_THE PROBLEM_
Could you transcribe the lines from the one containing "1. 図に示したように [ **設定**] アイコンをクリックします。" through the one containing "alças de rotação</span><span", with both of those lines included?

_PROVIDED INFORMATION_
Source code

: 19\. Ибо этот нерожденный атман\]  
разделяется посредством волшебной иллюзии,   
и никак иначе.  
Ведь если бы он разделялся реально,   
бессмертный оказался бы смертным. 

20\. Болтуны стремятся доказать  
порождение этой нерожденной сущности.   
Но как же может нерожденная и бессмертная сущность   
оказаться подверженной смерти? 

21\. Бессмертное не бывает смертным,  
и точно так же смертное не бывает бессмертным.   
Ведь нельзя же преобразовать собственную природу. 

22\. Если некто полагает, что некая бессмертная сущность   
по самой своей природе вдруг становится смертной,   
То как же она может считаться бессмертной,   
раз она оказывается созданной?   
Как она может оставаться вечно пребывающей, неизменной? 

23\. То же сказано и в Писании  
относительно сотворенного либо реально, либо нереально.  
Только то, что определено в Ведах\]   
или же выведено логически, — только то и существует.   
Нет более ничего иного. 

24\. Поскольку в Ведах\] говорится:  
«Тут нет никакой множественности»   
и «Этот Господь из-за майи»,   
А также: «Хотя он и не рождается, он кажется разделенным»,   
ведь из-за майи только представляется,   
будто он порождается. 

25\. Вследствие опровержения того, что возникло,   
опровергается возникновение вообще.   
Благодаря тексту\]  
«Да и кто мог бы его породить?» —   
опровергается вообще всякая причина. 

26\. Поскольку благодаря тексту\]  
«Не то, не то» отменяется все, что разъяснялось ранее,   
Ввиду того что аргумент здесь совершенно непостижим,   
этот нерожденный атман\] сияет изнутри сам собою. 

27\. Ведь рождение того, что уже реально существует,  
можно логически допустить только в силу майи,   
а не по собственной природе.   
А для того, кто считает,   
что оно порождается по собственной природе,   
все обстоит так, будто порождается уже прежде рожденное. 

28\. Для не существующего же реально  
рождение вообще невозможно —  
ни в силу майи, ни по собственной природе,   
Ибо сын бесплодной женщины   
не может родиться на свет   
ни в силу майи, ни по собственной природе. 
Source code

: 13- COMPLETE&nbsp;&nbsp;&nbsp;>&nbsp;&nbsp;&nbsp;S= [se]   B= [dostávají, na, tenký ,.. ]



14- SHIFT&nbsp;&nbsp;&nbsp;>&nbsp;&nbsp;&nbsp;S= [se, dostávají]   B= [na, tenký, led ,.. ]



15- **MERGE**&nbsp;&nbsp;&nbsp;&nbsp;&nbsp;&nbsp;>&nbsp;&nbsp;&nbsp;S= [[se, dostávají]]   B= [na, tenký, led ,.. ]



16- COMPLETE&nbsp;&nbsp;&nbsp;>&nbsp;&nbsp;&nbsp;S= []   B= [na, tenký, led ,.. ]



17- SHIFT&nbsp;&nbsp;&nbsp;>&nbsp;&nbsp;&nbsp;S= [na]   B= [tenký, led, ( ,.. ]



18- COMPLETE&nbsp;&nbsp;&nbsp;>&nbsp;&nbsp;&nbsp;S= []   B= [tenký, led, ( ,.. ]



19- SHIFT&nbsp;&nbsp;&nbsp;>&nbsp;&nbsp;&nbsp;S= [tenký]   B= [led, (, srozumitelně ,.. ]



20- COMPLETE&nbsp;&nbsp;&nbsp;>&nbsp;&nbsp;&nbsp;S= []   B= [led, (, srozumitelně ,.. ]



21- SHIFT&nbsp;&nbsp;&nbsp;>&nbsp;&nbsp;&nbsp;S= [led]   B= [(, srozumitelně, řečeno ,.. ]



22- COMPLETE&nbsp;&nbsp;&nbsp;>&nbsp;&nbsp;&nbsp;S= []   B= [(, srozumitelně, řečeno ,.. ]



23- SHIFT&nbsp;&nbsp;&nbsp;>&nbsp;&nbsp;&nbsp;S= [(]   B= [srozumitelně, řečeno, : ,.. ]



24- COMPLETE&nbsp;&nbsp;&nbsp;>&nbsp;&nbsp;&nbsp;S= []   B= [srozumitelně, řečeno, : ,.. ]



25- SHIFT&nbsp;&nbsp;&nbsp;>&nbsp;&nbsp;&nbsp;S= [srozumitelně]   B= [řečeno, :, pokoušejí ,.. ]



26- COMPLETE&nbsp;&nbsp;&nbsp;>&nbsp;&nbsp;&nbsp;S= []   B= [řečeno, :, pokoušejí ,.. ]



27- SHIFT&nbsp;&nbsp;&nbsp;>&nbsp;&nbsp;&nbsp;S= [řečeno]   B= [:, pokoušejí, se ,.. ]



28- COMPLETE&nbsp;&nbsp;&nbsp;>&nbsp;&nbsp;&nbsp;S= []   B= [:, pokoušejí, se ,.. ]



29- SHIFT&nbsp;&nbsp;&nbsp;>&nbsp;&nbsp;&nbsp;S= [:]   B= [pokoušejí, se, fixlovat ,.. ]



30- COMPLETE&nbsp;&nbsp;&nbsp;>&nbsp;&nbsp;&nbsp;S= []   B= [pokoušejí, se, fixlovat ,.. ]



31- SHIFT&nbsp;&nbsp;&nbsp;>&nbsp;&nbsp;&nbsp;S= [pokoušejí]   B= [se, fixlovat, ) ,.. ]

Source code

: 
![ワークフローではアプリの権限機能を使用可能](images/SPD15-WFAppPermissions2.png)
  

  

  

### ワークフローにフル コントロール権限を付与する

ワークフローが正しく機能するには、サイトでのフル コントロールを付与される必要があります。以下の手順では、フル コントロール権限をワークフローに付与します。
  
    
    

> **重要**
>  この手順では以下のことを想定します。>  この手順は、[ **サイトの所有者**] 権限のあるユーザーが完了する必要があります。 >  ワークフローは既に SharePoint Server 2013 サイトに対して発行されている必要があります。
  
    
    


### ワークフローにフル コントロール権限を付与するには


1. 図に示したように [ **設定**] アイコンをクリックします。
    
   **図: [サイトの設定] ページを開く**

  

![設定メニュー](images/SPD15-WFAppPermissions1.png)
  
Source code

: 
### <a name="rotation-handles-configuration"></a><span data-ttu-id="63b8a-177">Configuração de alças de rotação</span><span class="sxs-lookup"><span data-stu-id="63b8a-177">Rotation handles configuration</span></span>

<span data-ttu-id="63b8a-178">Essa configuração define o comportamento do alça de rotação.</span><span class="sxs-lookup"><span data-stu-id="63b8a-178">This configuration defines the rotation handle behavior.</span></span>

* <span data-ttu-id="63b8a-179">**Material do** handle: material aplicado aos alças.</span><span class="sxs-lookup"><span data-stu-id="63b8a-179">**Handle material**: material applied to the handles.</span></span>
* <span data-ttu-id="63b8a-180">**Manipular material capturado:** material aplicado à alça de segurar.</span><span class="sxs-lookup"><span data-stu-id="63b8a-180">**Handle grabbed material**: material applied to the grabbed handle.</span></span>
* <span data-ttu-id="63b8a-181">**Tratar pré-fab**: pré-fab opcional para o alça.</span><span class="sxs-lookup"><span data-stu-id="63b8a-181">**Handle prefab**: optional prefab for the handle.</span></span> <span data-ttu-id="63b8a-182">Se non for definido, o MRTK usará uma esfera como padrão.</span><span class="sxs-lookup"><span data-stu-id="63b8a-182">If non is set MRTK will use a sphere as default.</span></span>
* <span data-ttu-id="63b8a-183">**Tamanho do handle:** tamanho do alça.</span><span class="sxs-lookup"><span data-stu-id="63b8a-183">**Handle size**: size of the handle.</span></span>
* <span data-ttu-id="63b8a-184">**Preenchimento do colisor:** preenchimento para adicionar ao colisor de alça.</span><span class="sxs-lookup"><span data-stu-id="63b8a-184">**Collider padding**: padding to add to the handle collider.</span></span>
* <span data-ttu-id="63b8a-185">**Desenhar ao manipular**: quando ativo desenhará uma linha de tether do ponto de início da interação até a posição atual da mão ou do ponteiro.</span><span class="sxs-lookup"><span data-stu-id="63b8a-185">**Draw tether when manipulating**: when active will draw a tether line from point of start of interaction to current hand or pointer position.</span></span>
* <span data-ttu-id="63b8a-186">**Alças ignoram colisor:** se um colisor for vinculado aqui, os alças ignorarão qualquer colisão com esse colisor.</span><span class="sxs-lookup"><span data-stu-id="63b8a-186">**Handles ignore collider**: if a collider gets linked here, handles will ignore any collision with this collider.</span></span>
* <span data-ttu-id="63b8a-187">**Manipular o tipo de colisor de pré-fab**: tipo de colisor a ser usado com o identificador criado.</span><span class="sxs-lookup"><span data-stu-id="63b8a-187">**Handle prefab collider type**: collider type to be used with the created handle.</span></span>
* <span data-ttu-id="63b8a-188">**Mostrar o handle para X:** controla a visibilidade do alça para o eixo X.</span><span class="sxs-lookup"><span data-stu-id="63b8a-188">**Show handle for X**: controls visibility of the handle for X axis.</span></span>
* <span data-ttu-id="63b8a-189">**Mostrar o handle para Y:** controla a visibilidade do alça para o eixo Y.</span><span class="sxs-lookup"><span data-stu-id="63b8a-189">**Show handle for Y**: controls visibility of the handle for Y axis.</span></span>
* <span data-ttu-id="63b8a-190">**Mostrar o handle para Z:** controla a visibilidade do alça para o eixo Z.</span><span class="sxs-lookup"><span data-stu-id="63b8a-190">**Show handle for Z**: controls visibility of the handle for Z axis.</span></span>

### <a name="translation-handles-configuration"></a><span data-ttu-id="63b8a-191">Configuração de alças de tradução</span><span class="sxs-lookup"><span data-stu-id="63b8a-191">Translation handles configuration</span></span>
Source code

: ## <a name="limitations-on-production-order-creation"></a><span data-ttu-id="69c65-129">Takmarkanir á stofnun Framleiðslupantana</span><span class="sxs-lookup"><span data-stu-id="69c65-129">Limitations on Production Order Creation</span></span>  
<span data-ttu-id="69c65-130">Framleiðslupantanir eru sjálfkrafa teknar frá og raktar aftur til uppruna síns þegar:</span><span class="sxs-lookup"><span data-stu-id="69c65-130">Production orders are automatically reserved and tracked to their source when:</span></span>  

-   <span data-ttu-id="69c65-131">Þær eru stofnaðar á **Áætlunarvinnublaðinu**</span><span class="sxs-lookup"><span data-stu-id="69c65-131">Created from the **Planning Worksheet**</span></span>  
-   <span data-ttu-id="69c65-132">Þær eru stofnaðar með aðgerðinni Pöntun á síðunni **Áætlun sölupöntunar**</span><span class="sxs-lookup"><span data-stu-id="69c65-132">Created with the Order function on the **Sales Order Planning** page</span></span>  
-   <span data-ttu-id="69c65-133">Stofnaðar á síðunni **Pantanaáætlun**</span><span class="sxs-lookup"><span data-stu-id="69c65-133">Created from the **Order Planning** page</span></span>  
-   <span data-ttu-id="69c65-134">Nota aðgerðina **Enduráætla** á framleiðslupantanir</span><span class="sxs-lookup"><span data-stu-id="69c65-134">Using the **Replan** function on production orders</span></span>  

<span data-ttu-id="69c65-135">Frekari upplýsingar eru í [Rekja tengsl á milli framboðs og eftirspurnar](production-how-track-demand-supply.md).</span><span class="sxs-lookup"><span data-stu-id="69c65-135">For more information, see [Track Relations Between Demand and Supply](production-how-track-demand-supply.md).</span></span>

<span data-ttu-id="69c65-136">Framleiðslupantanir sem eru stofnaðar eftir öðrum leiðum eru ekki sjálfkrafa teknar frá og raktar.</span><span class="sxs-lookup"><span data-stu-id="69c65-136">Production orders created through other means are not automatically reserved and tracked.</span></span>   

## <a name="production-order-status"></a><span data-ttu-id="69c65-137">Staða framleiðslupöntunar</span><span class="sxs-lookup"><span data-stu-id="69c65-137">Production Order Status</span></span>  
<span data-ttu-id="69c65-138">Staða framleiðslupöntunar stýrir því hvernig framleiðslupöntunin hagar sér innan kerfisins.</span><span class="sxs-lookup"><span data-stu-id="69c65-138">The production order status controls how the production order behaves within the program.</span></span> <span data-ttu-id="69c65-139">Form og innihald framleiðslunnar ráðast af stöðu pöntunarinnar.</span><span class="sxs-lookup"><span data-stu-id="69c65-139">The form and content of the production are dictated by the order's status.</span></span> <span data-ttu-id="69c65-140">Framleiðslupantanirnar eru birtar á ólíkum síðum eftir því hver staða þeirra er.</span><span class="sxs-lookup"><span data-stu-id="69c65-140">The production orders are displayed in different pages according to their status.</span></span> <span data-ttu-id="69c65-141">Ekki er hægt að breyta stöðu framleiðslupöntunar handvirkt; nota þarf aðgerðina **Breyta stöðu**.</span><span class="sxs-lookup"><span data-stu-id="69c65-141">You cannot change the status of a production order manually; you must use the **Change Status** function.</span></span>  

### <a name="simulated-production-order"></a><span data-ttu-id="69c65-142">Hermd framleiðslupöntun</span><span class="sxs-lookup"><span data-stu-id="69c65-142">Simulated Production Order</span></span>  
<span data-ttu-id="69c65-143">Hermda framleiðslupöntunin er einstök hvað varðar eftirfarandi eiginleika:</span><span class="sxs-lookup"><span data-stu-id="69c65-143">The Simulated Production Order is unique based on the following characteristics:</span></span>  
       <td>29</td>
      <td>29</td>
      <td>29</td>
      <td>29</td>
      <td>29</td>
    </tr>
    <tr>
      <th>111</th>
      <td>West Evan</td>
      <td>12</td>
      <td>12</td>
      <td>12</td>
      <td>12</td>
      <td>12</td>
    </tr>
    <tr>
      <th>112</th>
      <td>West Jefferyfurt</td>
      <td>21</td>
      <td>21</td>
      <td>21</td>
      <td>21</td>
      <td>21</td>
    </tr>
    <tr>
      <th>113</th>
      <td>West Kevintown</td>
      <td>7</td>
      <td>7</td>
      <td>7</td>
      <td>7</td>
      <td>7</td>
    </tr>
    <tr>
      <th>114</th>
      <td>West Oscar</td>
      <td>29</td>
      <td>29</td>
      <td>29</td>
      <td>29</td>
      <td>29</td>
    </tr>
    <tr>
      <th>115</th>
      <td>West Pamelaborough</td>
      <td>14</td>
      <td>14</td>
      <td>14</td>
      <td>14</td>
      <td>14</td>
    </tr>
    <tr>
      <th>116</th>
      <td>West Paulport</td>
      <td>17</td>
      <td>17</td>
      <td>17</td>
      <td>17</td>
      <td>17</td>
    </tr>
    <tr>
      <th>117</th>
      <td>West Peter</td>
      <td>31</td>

_TASK RESULT_
1. 図に示したように [ **設定**] アイコンをクリックします。
    
   **図: [サイトの設定] ページを開く**

  

![設定メニュー](images/SPD15-WFAppPermissions1.png)
  
Source code

: 
### <a name="rotation-handles-configuration"></a><span data-ttu-id="63b8a-177">Configuração de alças de rotação</span><span class="sxs-lookup"><span data-stu-id="63b8a-177">Rotation handles configuration</span></span>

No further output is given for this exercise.